There was also an episode of TNG with Barclay being conscious in the matter stream. People on a station or planet had gotten stuck in the transporter streams or something and were manifesting to him as monsters. And he figured how to get them out.
Anyway, I think the way it works in star trek is that your body is actually scanned, then your molecules converted to data/energy, sent somewhere, and reconstituted.
Think of it this way: You take a small metal object, lets say an iron frying pan, melt it down and carry the liquid metal somewhere else, then put it into molds originally used to make the frying pan. Is it still the same pan? It was remade exactly to how it was, using the material from the original pan.
I'm not sure if thats how it works in star trek. I thought I remembered them saying the replicators, which are based on the transporter technology (as is the holodeck) use existing matter that I assume was stored in the ship to "build" according to the model.
Further evidence of this is the episode where they find a Riker clone (this episode actually discusses the idea of this thread). Riker was involved in sort of accident at a space station. He barely got out of the station alive, they were forced to boost a signal during the teleport and some how the computer made an error. The end result was Riker appears transported safely to the ship...but the stations computer ALSO rebuilt Riker perceiving the transport to have failed.
This implies that in star trek, you are recreated and then destroyed at the site. It also implies that even if energy is converted into matter and vice versa...it is ALSO copied.
I'm not even sure that idea makes sense though...I thought matter could be neither created nor destroyed?

PROVIDED DATA:
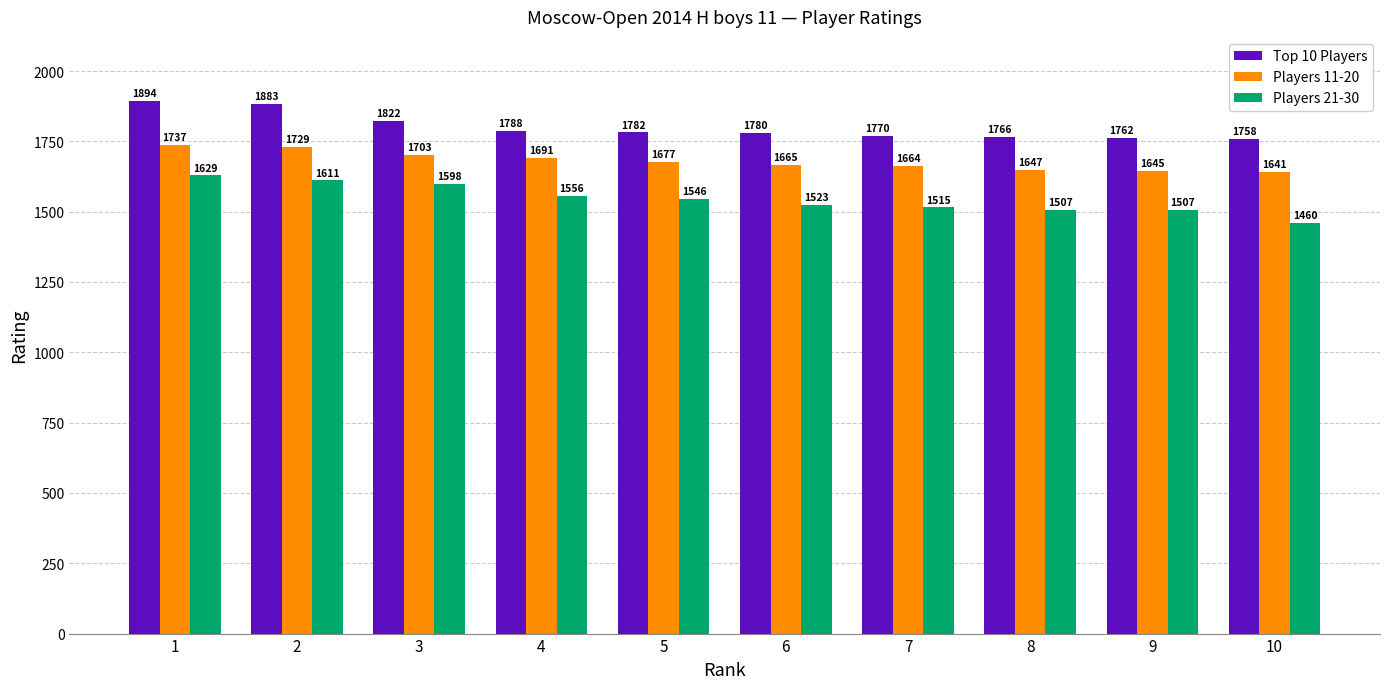

Which series has the largest total across all categories?

Top 10 Players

WHAT YOU NEED TO DO:
a) Name every piece of Star Trek technology mentioned in the transporter discussion.
b) In the transporter discussion's analogy, what material is the frying pan made of?
c) Reproduce the transporter discussion word for word, everything from "Think of it" down to "to the model.".
The listing comes from a different source than the passage.

TASK-BY-TASK OUTPUTS:
a) The transporter, the replicators, the holodeck

b) Iron.

c)
Think of it this way: You take a small metal object, lets say an iron frying pan, melt it down and carry the liquid metal somewhere else, then put it into molds originally used to make the frying pan. Is it still the same pan? It was remade exactly to how it was, using the material from the original pan.
I'm not sure if thats how it works in star trek. I thought I remembered them saying the replicators, which are based on the transporter technology (as is the holodeck) use existing matter that I assume was stored in the ship to "build" according to the model.